Given that court proceedings are generally public records, divorce records are public as well, at least in most jurisdictions and unless a court seals them. Identification of victims of sexual abuse and of children are exceptions to open records.
One can look for such records in many ways. You can search for divorce records online – sometimes, a comprehensive Google search is all you need to find those that interest you. You can use a government service or partner with a company to do the work of exploring public databases for you.
It won’t be difficult to find records if you dispose of sufficient information, which includes the person’s full name, birth date, and where they were divorced (the county or state).
Why Track Down Divorce Records?
There are actually quite a few good reasons to do this. If you’ve been divorced and want to remarry, you’ll have to furnish proof that you’re not married to tie the knot again. The best way to verify divorce is obviously through a divorce decree or certificate.
It’s also commonplace to change your name after marriage. Women will usually opt to take their maiden name again. You need to show a divorce certificate to change your name on a property deed, vehicle title, or a state-issued ID.
Divorce decrees provide the details of separation. If you want to take legal action against a former spouse for violating the settlement terms, you’ll need to verify them yourself. You may have lost your copy of the decree. Obviously, it’s important to safekeep these things, but that’s not to say they can’t be found.
Family Line Research
Finally, you might want to find divorce records as part of any research into your ancestry. They are a key component of people’s research into their family trees. You might find an ancestor you never knew about, trace and learn more about distant relatives, or look for unknown kin.
When are Divorce Records Sealed?
I mentioned briefly that records aren’t always public. Sometimes, a party will ask the court to seal the record in order to prevent divorce documents from being publicly accessible. If the court agrees to put divorce records under seal, sensitive or private data within them is no longer public record. The court might order to seal part of the record or the entire one.
Privacy Protection Overview
If you want your record sealed, you must request this from the court. Courts don’t seal divorce records of their own volition. The judge will decide whether to admit and approve your request. This decision is based on several factors.
On the one hand, the court will look at the damage that could be inflicted on the party if the record remains open. On the other, they will consider the presumption that such documents should be publicly available in line with transparency principles.
Reasons to Ask the Court to Seal Your Divorce Record
Among the reasons people ask courts to seal their filings are a need to conceal classified business information or protect domestic violence victims. A parent might want to protect their child from being identified. There might also be a need to keep bank account details, social security numbers, and other sensitive information private.

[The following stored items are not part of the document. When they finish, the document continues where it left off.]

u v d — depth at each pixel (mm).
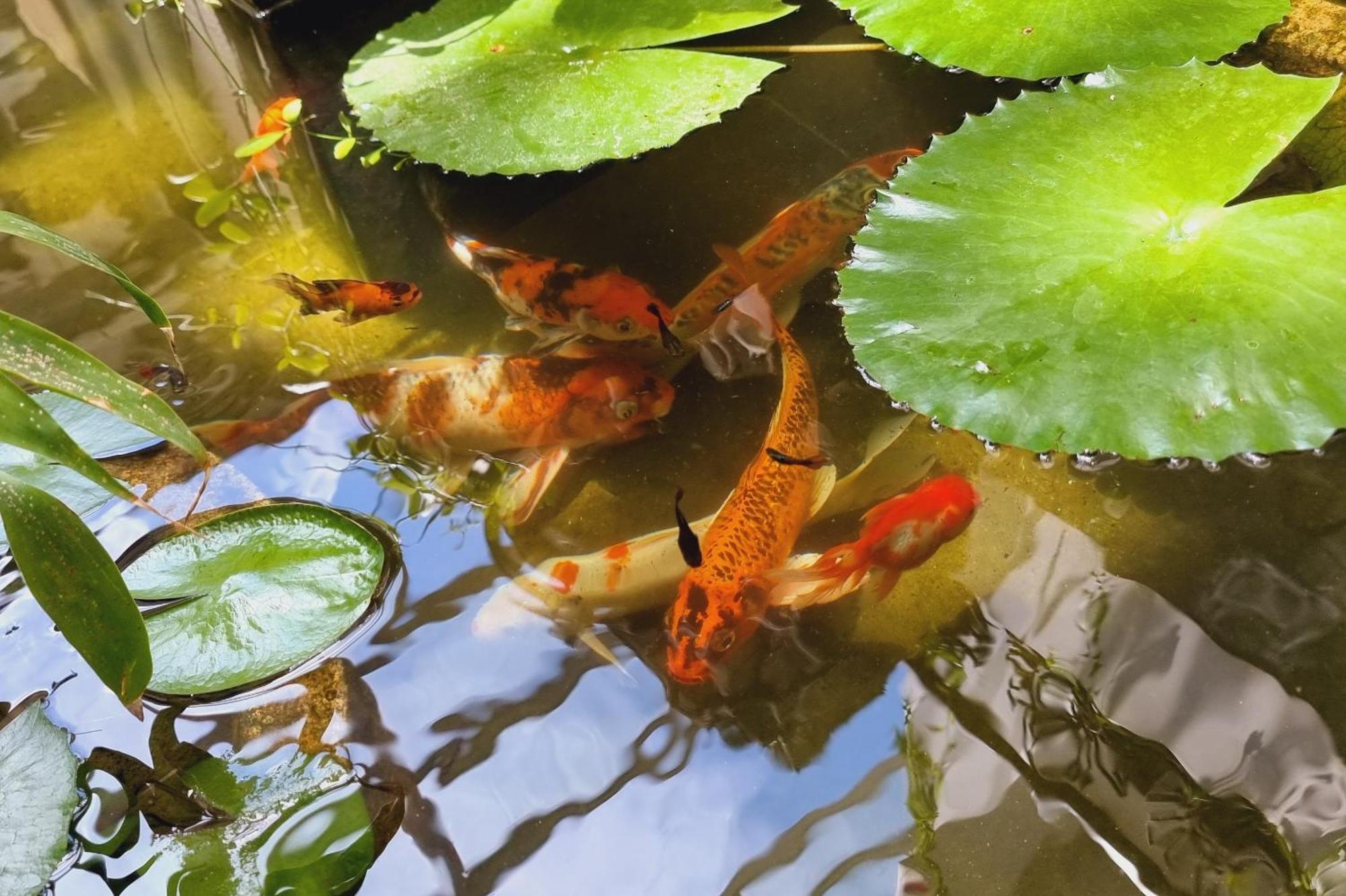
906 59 1290
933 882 921
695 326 1135
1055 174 1108
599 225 1217
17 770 966
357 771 968
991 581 1009
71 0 1509
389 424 1118
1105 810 933
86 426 1121
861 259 1095
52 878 937
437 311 1181
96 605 917
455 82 1297
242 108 1368
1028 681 975
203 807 958
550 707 986
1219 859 916
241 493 1085
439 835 946
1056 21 1227
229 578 1033
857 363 1062
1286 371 989
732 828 942
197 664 1005
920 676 982
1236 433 979
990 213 1098
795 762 960
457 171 1240
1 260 1254
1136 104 1139
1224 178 1077
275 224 1261
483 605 1026
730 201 1214
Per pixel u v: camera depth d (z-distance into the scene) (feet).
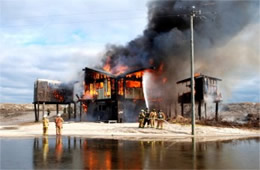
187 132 81.10
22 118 181.06
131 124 103.65
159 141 61.11
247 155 41.45
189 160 36.58
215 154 42.22
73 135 73.15
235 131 89.97
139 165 32.86
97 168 31.07
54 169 30.53
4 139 64.85
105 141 60.49
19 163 34.19
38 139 64.69
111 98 120.47
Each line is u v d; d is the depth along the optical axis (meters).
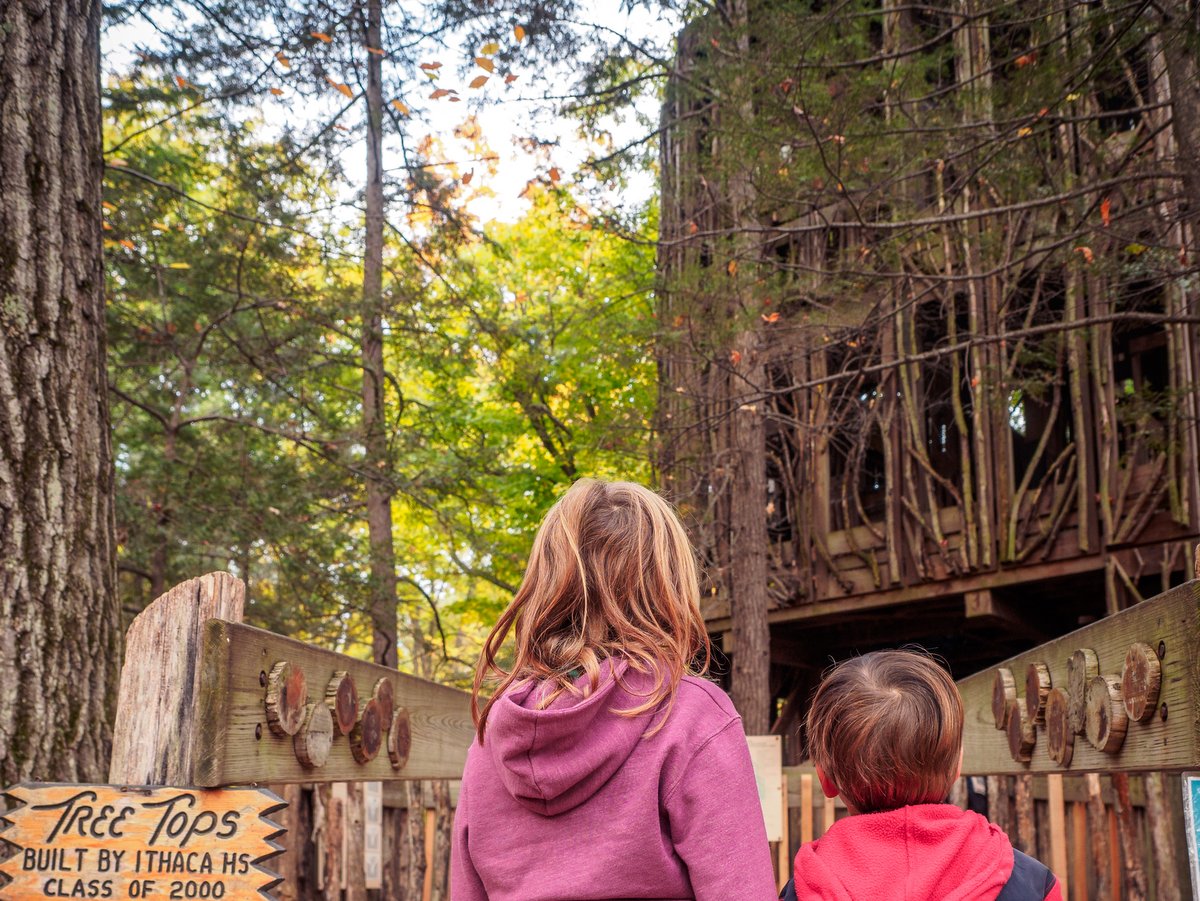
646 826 1.32
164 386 10.22
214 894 1.87
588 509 1.53
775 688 12.06
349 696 2.50
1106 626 1.92
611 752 1.33
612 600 1.44
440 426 13.99
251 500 9.34
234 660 1.95
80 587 3.12
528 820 1.38
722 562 9.47
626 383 13.52
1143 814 4.89
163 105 8.80
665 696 1.38
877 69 5.46
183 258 9.33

If divorce filings contain false allegations or derogatory statements, one might seek to prevent exposure of these and consequently request sealing. Such accusations or claims could be construed as libel and result in loss of reputation. Since there’s obviously a difference between damaging and simply embarrassing information, the court might not agree in the latter case.
“Customization” of Requests to the Court
Attorneys maintain that one must tailor their request to seal a record narrowly so as little information as possible is sealed off. This is apart from but in addition to the consideration of the risk of injury.
Typically, a court that agrees to seal a divorce record will seal only and just enough information as needed to protect the party’s privacy. In some of these cases, parts of the record will be redacted. The justice system takes every measure to secure the benefits of public records, of which court system transparency is probably the biggest one.